We support free speech. Even for J.K. Rowling. In fact, especially for people like her. We'd honestly rather know who is part of today's world and who has allowed hatred to hold them back into a previous century. What is it about writing tales of magic that makes Rowling so closed to changes in the world? Last week was not Rowling's first time sporting anti-trans positions. You'd think she'd have learned -- as a greedy person bound and determined to squeeze every dime out of the Harry Potter franchise -- that each time she shoots off her mouth, she hurts her pocket book a little more. Is kindness that hard?

Rowling should be a happy person. Even with her greed, she's still one of the richest women in the world -- and the 200th most wealthy person in the UK. If that wasn't enough to make her happy, what does it take? Most trans persons are not as fortunate as she is when it comes to money. So why does she need to insult them?

A little kindness would go a long way. That said, we support her right to say as many hateful things as she desires. Again, we'd rather know when we're dealing with a vile person.

Or a whiny baby. We're up to Lady A.

Lady Antebellum is a country music group. Last week, they changed their name officially to Lady A -- a name their fans had been using for years. The group noted that events in the country had forced them to look at the roots of their group's name, that they are in this world to bring joy and not pain, so they would be changing their name officially to Lady A. Saturday night, we saw the group on the show OPRY -- a performance from a few years back. Other than that, we only know them from "Blue Water" -- their duet with Stevie Nicks.

After the group announced the change, the world learned of Anita White. Who? Exactly.

She's a blues singer who has been active for over 30 years and never achieved any fame or anything at all. She gets work in Seattle, if not across the state of Washington. No, Seattle isn't the home of the blues.

So Anita White's been performing under the name Lady A. And?

She thinks she owns it. She never copyrighted it. Cher doesn't throw a fit every time someone mentions Cher Lloyd. More to the point, Lady A? Clearly Anita was trying to trade on Billie Holiday (Lady Day).

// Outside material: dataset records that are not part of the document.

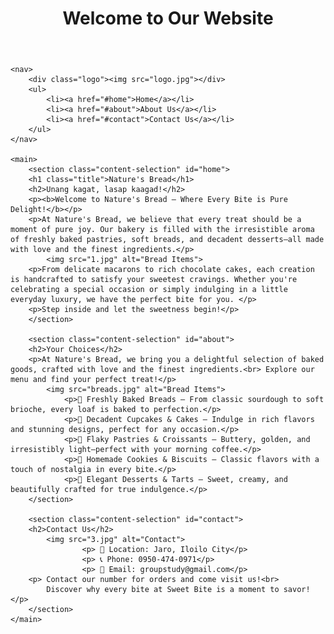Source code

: <!DOCTYPE html>
<html lang="en">
<head>
    <meta charset="UTF-8">
    <meta name="viewport" content="width=device-width, initial-scale=1.0">
    <link rel="stylesheet" href="PreFinals.css">
    <title>Pre-Finals</title>
</head>
<body>
    <header>
        <h1>Welcome to Our Website</h1>
    </header> 

    <nav>
        <div class="logo"><img src="logo.jpg"></div>
        <ul>
            <li><a href="#home">Home</a></li>
            <li><a href="#about">About Us</a></li>
            <li><a href="#contact">Contact Us</a></li>
        </ul>
    </nav>

    <main>
        <section class="content-selection" id="home">
        <h1 class="title">Nature's Bread</h1>
        <h2>Unang kagat, lasap kaagad!</h2>
        <p><b>Welcome to Nature's Bread – Where Every Bite is Pure Delight!</b></p>
        <p>At Nature's Bread, we believe that every treat should be a moment of pure joy. Our bakery is filled with the irresistible aroma of freshly baked pastries, soft breads, and decadent desserts—all made with love and the finest ingredients.</p>
            <img src="1.jpg" alt="Bread Items">
        <p>From delicate macarons to rich chocolate cakes, each creation is handcrafted to satisfy your sweetest cravings. Whether you're celebrating a special occasion or simply indulging in a little everyday luxury, we have the perfect bite for you. </p>
        <p>Step inside and let the sweetness begin!</p>
        </section>

        <section class="content-selection" id="about">
        <h2>Your Choices</h2>
        <p>At Nature's Bread, we bring you a delightful selection of baked goods, crafted with love and the finest ingredients.<br> Explore our menu and find your perfect treat!</p>
            <img src="breads.jpg" alt="Bread Items">
                <p>🍞 Freshly Baked Breads – From classic sourdough to soft brioche, every loaf is baked to perfection.</p>
                <p>🧁 Decadent Cupcakes & Cakes – Indulge in rich flavors and stunning designs, perfect for any occasion.</p>
                <p>🥐 Flaky Pastries & Croissants – Buttery, golden, and irresistibly light—perfect with your morning coffee.</p>
                <p>🍪 Homemade Cookies & Biscuits – Classic flavors with a touch of nostalgia in every bite.</p>
                <p>🍰 Elegant Desserts & Tarts – Sweet, creamy, and beautifully crafted for true indulgence.</p>
        </section>

        <section class="content-selection" id="contact">
        <h2>Contact Us</h2>
            <img src="3.jpg" alt="Contact">
                    <p> 📍 Location: Jaro, Iloilo City</p>
                    <p> 📞 Phone: 0950-474-0971</p>
                    <p> 📧 Email: groupstudy@gmail.com</p>
        <p> Contact our number for orders and come visit us!<br>
            Discover why every bite at Sweet Bite is a moment to savor!</p>
        </section>
    </main>
</body>
</html>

Again, she's achieved nothing in her career, such as it is and has been. But she's having a snit fit that Lady A is being used by someone else. It's not right, she insists. It's also not her name.

Like Rowling, she's got a case of the bitters. She should be doing cartwheels. For 61 years, the world has ignored her. She got a little bit of press last week. She should be grateful.

Vanessa Williams was born with that name. She was also famous, via Miss America, before the other Vanessa Williams, the MELROSE PLACE actress who now goes by Vanessa Estelle Williams. But for a long time, there were two Vanessa Williams and neither threw a snit fit in public. This despite the fact that both women were born with that name -- which puts them way ahead of Anita White.

 Reality for Anita, at 62, you've probably achieved all you're ever going to achieve.  Not stardom, not legendary status, just a working singer.  If you had any brains, you'd be using this opportunity to promote your album by not coming off so bitter.  Bitter's not going to sell your new album.  Finding the whole thing amusing in interviews, having a good laugh in them?  That might help the album sell, might raise some interest in you.  But your case of the bitters?  Just makes you look like a never-was who is desperate to hold on by any means necessary.  Hold on to what?  A dream that never came true.

And we're not calling for Anita to cease and desist.  Free speech means she can practice avoidance while she uses America as her therapist.  Free speech also means she can make herself an appealing personality who might finally be able to really reach an audience.

Free speech.  There are a lot of questions out there.  Though we sometimes wish people would use their words better, we always support free speech.